Jenny McCarthy Slams Rumors Claiming Her Son Does Not Have Autism

Jenny McCarthy Slams Rumors Claiming Her Son Does Not Have Autism

Jenny McCarthy slammed rumors claiming her son does not have autism, calling the assertions "blatantly inaccurate and completely ridiculous."

Talk of the "View" co-host's 11-year-old son, Evan, began circulating Friday, Jan. 3, after published a story saying McCarthy has changed her position on vaccinations and stating her son might not have autism after all. (The piece has since been deleted, but it can still be viewed here.)

Radar's report cites a "new interview with Time magazine" -- a story that's actually from 2010. The website misconstrued the 41-year-old's quotes in the piece and falsely portrayed it as a "new" stance.

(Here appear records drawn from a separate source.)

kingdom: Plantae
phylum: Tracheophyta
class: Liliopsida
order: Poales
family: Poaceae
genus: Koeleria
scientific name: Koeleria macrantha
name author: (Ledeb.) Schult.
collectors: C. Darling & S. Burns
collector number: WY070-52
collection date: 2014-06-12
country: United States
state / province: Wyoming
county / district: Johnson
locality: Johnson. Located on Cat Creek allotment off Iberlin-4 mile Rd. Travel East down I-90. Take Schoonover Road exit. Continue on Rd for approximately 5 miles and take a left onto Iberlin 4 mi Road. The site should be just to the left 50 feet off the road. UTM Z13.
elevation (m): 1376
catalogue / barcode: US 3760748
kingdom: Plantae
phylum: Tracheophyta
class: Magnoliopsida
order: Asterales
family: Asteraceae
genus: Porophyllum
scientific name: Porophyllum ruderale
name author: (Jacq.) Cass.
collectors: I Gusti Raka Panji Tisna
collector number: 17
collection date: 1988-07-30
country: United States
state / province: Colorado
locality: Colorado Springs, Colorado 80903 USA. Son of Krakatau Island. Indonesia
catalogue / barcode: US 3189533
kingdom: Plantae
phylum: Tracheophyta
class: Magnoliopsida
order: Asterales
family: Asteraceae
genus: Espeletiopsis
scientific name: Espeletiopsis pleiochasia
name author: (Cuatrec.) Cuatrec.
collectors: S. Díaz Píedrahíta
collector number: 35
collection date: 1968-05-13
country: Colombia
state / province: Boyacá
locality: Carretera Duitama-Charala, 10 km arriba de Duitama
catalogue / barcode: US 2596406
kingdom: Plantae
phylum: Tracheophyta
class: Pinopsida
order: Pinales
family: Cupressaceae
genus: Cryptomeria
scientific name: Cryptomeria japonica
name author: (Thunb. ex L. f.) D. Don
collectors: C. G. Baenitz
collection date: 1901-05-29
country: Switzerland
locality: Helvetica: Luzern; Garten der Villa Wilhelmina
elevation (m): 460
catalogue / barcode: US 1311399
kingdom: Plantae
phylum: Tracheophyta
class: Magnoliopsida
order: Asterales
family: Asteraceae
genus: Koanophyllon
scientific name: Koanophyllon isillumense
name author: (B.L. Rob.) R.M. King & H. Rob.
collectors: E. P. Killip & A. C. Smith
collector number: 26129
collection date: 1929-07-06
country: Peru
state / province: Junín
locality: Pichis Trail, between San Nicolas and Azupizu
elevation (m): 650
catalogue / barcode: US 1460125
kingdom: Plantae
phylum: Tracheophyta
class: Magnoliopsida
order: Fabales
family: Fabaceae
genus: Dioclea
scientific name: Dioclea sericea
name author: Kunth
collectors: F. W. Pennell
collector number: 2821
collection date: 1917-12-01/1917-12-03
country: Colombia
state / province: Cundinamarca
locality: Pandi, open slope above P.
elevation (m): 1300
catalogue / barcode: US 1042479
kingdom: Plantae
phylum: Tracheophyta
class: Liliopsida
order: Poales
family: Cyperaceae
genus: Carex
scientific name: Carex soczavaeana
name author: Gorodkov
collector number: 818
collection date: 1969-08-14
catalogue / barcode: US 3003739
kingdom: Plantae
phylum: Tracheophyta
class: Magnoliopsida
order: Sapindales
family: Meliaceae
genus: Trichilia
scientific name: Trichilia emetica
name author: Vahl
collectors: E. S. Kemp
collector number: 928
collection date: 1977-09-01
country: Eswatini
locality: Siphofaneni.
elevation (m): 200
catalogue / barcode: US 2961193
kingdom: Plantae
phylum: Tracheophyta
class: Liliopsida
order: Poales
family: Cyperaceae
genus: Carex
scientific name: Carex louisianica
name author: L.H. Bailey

In the 2010 interview, Time's Karl Taro Greenfeld noted that some in the scientific community have questioned if McCarthy's son ever had autism or if he actually had Landau-Kleffner syndrome, a childhood neurological disorder sometimes misdiagnosed as autism.

In 2007, McCarthy announced her son had been diagnosed with autism after bouts of seizures and said she was able to treat him through alternative methods not backed by the scientific community. Even more controversially, she suggested her son's autism was linked to the Measles/Mumps/Rubella vaccination and began a public crusade against vaccines.

On Saturday, Jan. 4, McCarthy took to Twitter to respond to the rumors:

Stories circulating online, claiming that I said my son Evan may not have autism after all, are blatantly inaccurate and completely ridiculous. Evan was diagnosed with autism by the Autism Evaluation Clinic at the UCLA Neuropsychiatric Hospital and was confirmed by the State of California (through their Regional Center). The implication that I have changed my position, that my child was not initially diagnosed with autism (and instead may suffer from Landau-Kleffner Syndrome), is both irresponsible and inaccurate. These stories cite a "new" Time Magazine interview with me, which was actually published in 2010, that never contained any such statements by me. Continued misrepresentations, such as these, only serve to open wounds of the many families who are courageously dealing with this disorder. Please know that I am taking every legal measure necessary to set this straight.

A blog linking to Time's piece circulated on Reddit and spawned debate among users over the vaccination issue. Sara McGinnis of BabyCenter shared her opinion on why the four-year-old story featuring McCarthy has resurfaced.

"[P]eople feel a wrong has occurred and are sharing the other side of the story as best they can to fight what they see as misinformation," she wrote. "If she’s not going to openly talk about the possibility she and the diagnosis experts were wrong, others are."